シャイダー自身は「もう少し早く、直接会って言ってくれていたのならば、DTMを去るにあたっての気持ちの整理も覚悟ももっと違っていたし、アウディスポーツのやり方には、ティモ・シャイダーというひとりの人間性を否定された気がした」と“魔の電話”を冷静に振り返った。
そんなシャイダーだが、最終戦ホッケンハイムの終了後、メインスタンドの前で何度もドーナツターンを披露した後に、マシンから降りファンへの感謝の気持ちを表し、自身が装着していたグローブやシューズをスタンドへ投げた。実はこのアクションは、アウディ関係者には内緒で、独自に行った“お別れセレモニー”だったという。
■アウディとの契約は一転続行。
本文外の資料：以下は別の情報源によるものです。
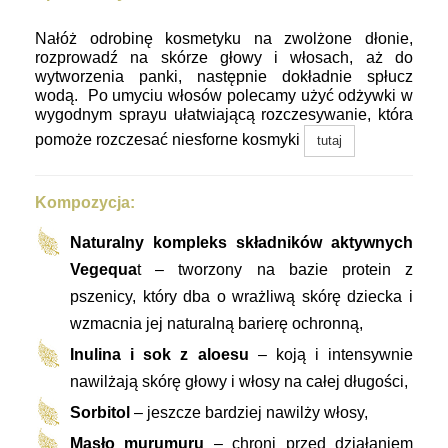
Nałóż odrobinę kosmetyku na zwolżone dłonie,
rozprowadź na skórze głowy i włosach, aż do
wytworzenia panki, następnie dokładnie spłucz
wodą. Po umyciu włosów polecamy użyć odżywki w
wygodnym sprayu ułatwiającą rozczesywanie,
która
pomoże rozczesać niesforne kosmyki
tutaj
Kompozycja:
Naturalny kompleks składników aktywnych
Vegequa
t – tworzony na bazie protein z
pszenicy, który dba o wrażliwą skórę dziecka i
wzmacnia jej naturalną barierę ochronną,
Inulina i sok z aloesu
– koją i intensywnie
nawilżają skórę głowy i włosy na całej długości,
Sorbitol
– jeszcze bardziej nawilży włosy,
Masło murumuru
– chroni przed działaniem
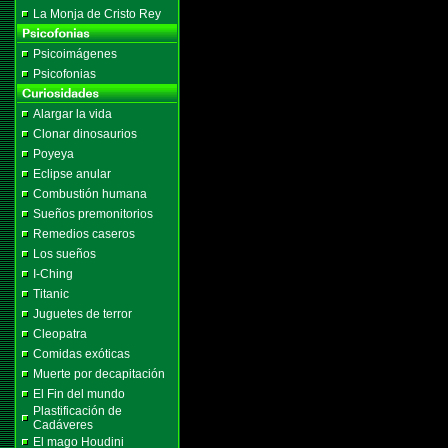
La Monja de Cristo Rey
Psicoimágenes
Psicofonias
Alargar la vida
Clonar dinosaurios
Poyeya
Eclipse anular
Combustión humana
Sueños premonitorios
Remedios caseros
Los sueños
I-Ching
Titanic
Juguetes de terror
Cleopatra
Comidas exóticas
Muerte por decapitación
El Fin del mundo
Plastificación de
Cadáveres
El mago Houdini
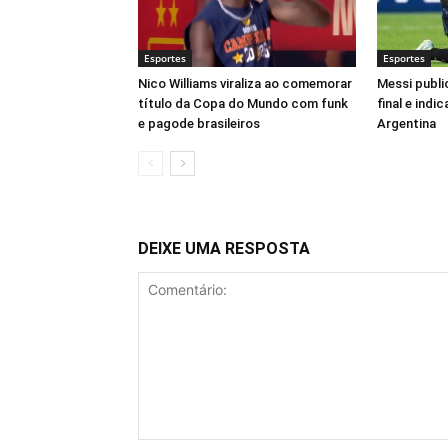
Esportes
Esportes
Nico Williams viraliza ao comemorar
Messi publ
título da Copa do Mundo com funk
final e indi
e pagode brasileiros
Argentina
DEIXE UMA RESPOSTA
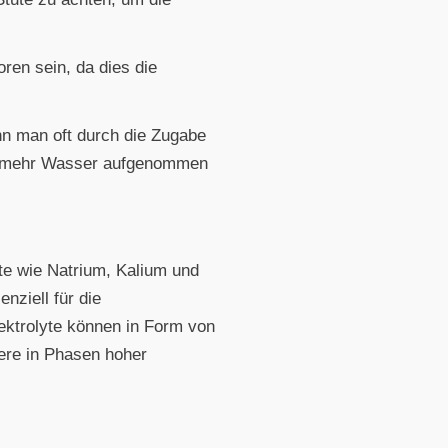
ren sein, da dies die
ann man oft durch die Zugabe
ss mehr Wasser aufgenommen
yte wie Natrium, Kalium und
nziell für die
ektrolyte können in Form von
dere in Phasen hoher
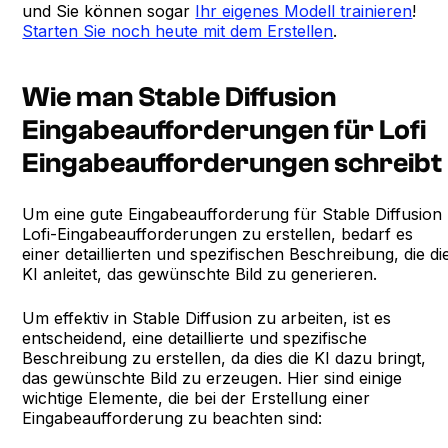
und Sie können sogar
Ihr eigenes Modell trainieren
!
Starten Sie noch heute mit dem Erstellen
.
Wie man Stable Diffusion
Eingabeaufforderungen für Lofi
Eingabeaufforderungen schreibt
Um eine gute Eingabeaufforderung für Stable Diffusion
Lofi-Eingabeaufforderungen zu erstellen, bedarf es
einer detaillierten und spezifischen Beschreibung, die di
KI anleitet, das gewünschte Bild zu generieren.
Um effektiv in Stable Diffusion zu arbeiten, ist es
entscheidend, eine detaillierte und spezifische
Beschreibung zu erstellen, da dies die KI dazu bringt,
das gewünschte Bild zu erzeugen. Hier sind einige
wichtige Elemente, die bei der Erstellung einer
Eingabeaufforderung zu beachten sind:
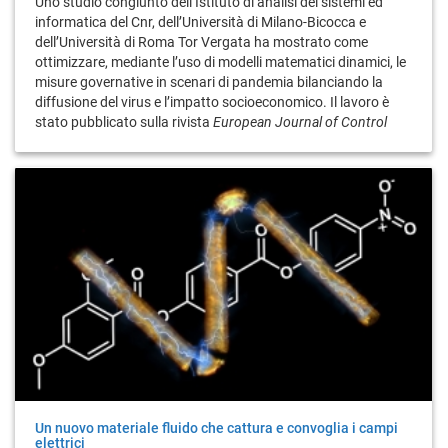
Uno studio congiunto dell’Istituto di analisi dei sistemi ed
informatica del Cnr, dell’Università di Milano-Bicocca e
dell’Università di Roma Tor Vergata ha mostrato come
ottimizzare, mediante l’uso di modelli matematici dinamici, le
misure governative in scenari di pandemia bilanciando la
diffusione del virus e l’impatto socioeconomico. Il lavoro è
stato pubblicato sulla rivista
European Journal of Control
Un nuovo materiale fluido che cattura e convoglia i campi
elettrici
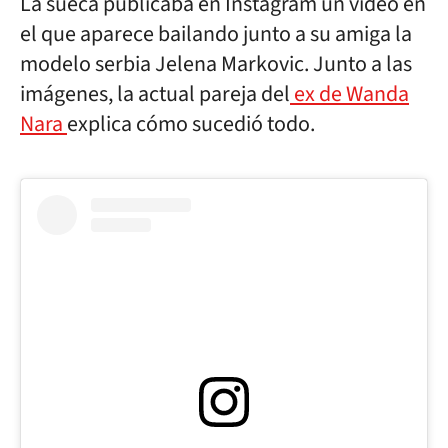
La sueca publicaba en Instagram un vídeo en
el que aparece bailando junto a su amiga la
modelo serbia Jelena Markovic. Junto a las
imágenes, la actual pareja del
ex de Wanda
Nara
explica cómo sucedió todo.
参戦カテゴリーは模索へ
ただ、アウディスポーツとシャイダーとの関係はかろうじて“修復”はされた様子。日曜日のレース後、シャイダーは観戦に訪れていたアウディAGの重役陣と直接話し合う機会に恵まれ、DTMには参戦できないものの、アウディからの解雇は撤回され、一転してアウディに残留することになったという。来季はどのシリーズにスイッチするのかは、今後話し合いが進められる。
DTM最終戦のレースウィークの土曜日の夜に行われた異例の引退緊急会見では、最終戦のわずか2日前というタイミングでの解雇通知を、しかも電話一本で言い渡されたことについて物議を醸しており、そのアウディのやり方について、ドイツ国内では批判的に報道するメディアが多く見受けられていた。